[[ Exercise passage open ]]

Is there a statutory definition of gelato artigianale?
In fact, yes there is, and it does not appear as strict as you may expect. According to Il Gelato Artigianale, the first dedicated portal to artisanally prodused gelato, supported by a series of official gelato-related institutions, such as the AIIPA (the Italian Association for Food Industry Products) and CRIGA (the Centre for Artisanal Gelato Research and Innovation), gelato artigianale is "a food preparation obtained by mixing ingredients, bringing them to a creamy-soft texture and serving them to a determined temperature through a quick freezing procedure. The cooling takes place while the mixture is stirred to allow a moderate incorporation of air."
So far, so good, you may think, and I agree with you.
Things get interesting when it comes to primary and secondary ingredients: along with wholesome stuff such as milk, yogurt, cream, eggs, sugar, water, there are also "fats," "egg-derived products" and "emulsifiers and thickeners." These are all primary ingredients, that is, essential to the prepare a basic gelato. Secondary ingredients can be, really, anything, from fruit to nuts, from chocolate to candies, but also include "food creams" and "semilavorati" (only partly prepared ingredients).

[[ Exercise passage closed ]]
[[ Data records open ]]

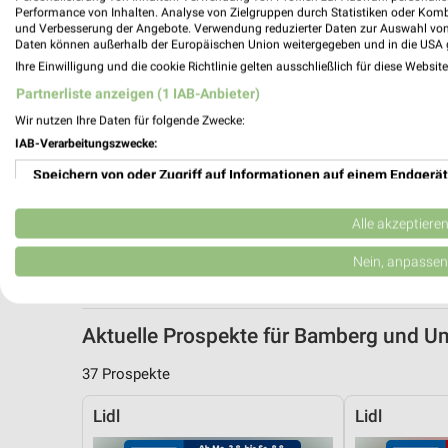
Performance von Inhalten. Analyse von Zielgruppen durch Statistiken oder Kom
und Verbesserung der Angebote. Verwendung reduzierter Daten zur Auswahl von
Daten können außerhalb der Europäischen Union weitergegeben und in die USA 
Ihre Einwilligung und die cookie Richtlinie gelten ausschließlich für diese Websit
Partnerliste anzeigen (1 IAB-Anbieter)
Wir nutzen Ihre Daten für folgende Zwecke:
IAB-Verarbeitungszwecke:
Speichern von oder Zugriff auf Informationen auf einem Endgerät
Verwendung reduzierter Daten zur Auswahl von Werbeanzeigen
Alle akzeptiere
Erstellung von Profilen für personalisierte Werbung
Nein, anpassen
Verwendung von Profilen zur Auswahl personalisierter Werbung
Aktuelle Prospekte für Bamberg und 
Erstellung von Profilen zur Personalisierung von Inhalten
37 Prospekte
Verwendung von Profilen zur Auswahl personalisierter Inhalte
Lidl
Lidl
Messung der Werbeleistung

[[ Data records closed ]]

## [Problems to solve]
[1] In the gelato passage, what does CRIGA stand for?
[2] Reproduce word for word the portion of the gelato passage between "In fact, yes" and "agree with you.", inclusive.
The rows have no role in any of this work.

## [Numbered answers]
[1] The Centre for Artisanal Gelato Research and Innovation

[2]
In fact, yes there is, and it does not appear as strict as you may expect. According to Il Gelato Artigianale, the first dedicated portal to artisanally prodused gelato, supported by a series of official gelato-related institutions, such as the AIIPA (the Italian Association for Food Industry Products) and CRIGA (the Centre for Artisanal Gelato Research and Innovation), gelato artigianale is "a food preparation obtained by mixing ingredients, bringing them to a creamy-soft texture and serving them to a determined temperature through a quick freezing procedure. The cooling takes place while the mixture is stirred to allow a moderate incorporation of air."
So far, so good, you may think, and I agree with you.